The event, which took place this morning (27 November) in the private screening room at Covent Garden Hotel in London, began with a talk from Kevin Jackson, EMEA vice-president of sales and marketing at GPJ, who discussed the importance of data-driven events.
"Data-driven events know how to listen. It’s how you listen to what’s being said by consumers and then how you interpret that moving forward that makes it successful," Jackson explained. "Now we can market more one-to-one."
He added by looking at social media and analysing what people are saying allows brands and agencies to build a richer experience. "Get them involved in decisions on content, food and even the bag they are going to carry around at the event. That way you can have a community bound by a live experience."
Jackson also highlighted the agency’s digital identity mapping strategy, highlighted in an example from this year’s Cisco Live! event and based on 300 Facebook profiles of attendees. GPJ looked at the ages and demographics of guests, and explored what they like to read, where they ate and what they talked about and how that could allow them to understand the event’s audience. "It allows us to pinpoint our content and message, meaning that it really is a listening event," he added.
Reynolds from Uber London highlighted the company’s journey since it launched in San Francisco in 2010, and explained how the brand has grown to have a presence in 50 countries, six continents and 200-plus cities. "Initially it was only available to the co-founders’ friends and family, but the concept soon spread and they realised that it wasn’t just a bit of fun, but a viable business idea," he said.
To highlight Uber London’s commitment to live experiences, Reynolds pinpointed a number of activations the brand had executed in the past year, including its #KeepLondonMoving campaign, which was a response to the London Tube strike. "We created on-demand stunts where we gave consumers a 50% reduction when their fare was split with a friend," he explained.
Uber London also formed a partnership with Bacardi for a concept whereby members of the public could get free cocktails - dubbed Uberlibres - on a Friday afternoon in celebration of the Cuban revolution.

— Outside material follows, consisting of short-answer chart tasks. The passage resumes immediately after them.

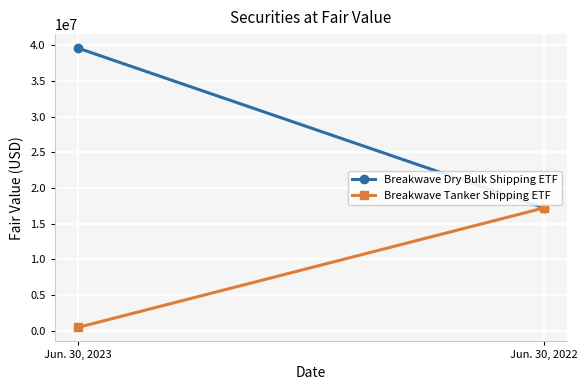

Reading left to right, extract all data points from this chart.

Breakwave Dry Bulk Shipping ETF: 39591860	17208763
Breakwave Tanker Shipping ETF: 475048	17208763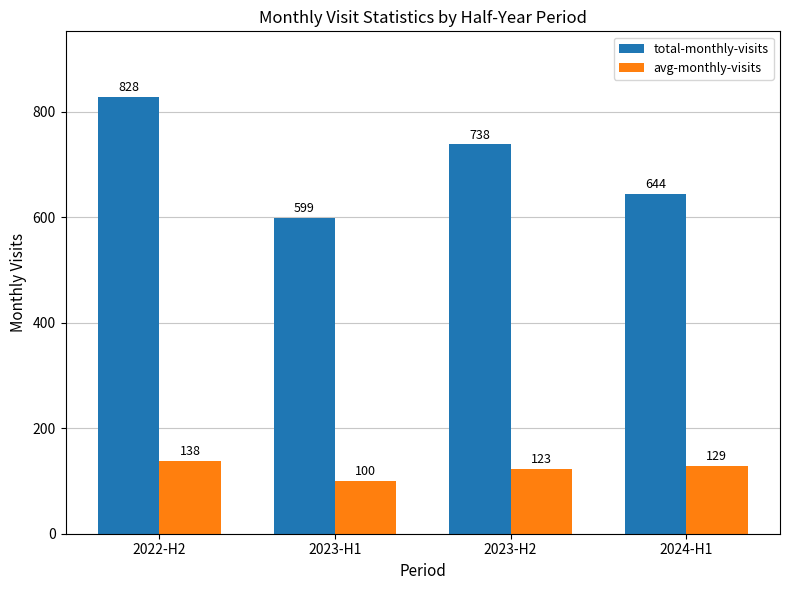

At which category does the chart reach its minimum across all series?

2023-H1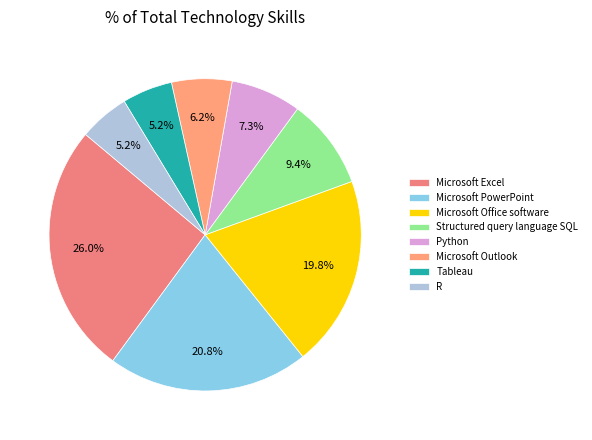

Approximately how many times larger is the value at Structured query language SQL compared to Microsoft PowerPoint?

0.5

The brand also activated its international and annual Uber Ice Cream event in the capital during the peak summer season this year, in which branded ice cream vans were serving up cool treats to Londoners. "It’s important that we do these global events in a local way, so for example in Bangkok we delivered ice creams on tuk tuks," Reynolds said.
Simove rounded off proceedings with an entertaining presentation on ways event professionals can unlock creativity. He pinpointed that the industry should twist existing ideas and concepts to create their own experiences, as well as go the extra mile with every little detail. "Humour and details can really bond you to people," he explained.
He highlighted the power of visuals and how they can help bring ideas to life: "By using film-like storyboards or visuals in a similar way a new building would be illustrated, you can bring to life concepts and test them on a small scale to prove it works."
Simove ended his presentation by saying that event professionals should look to other industries to see how their ideas can be translated within their own work. "Take an idea from another industry and apply it to your own business. A good way to be inspired is to go to trade shows. Having all that passion and expertise under one roof is important."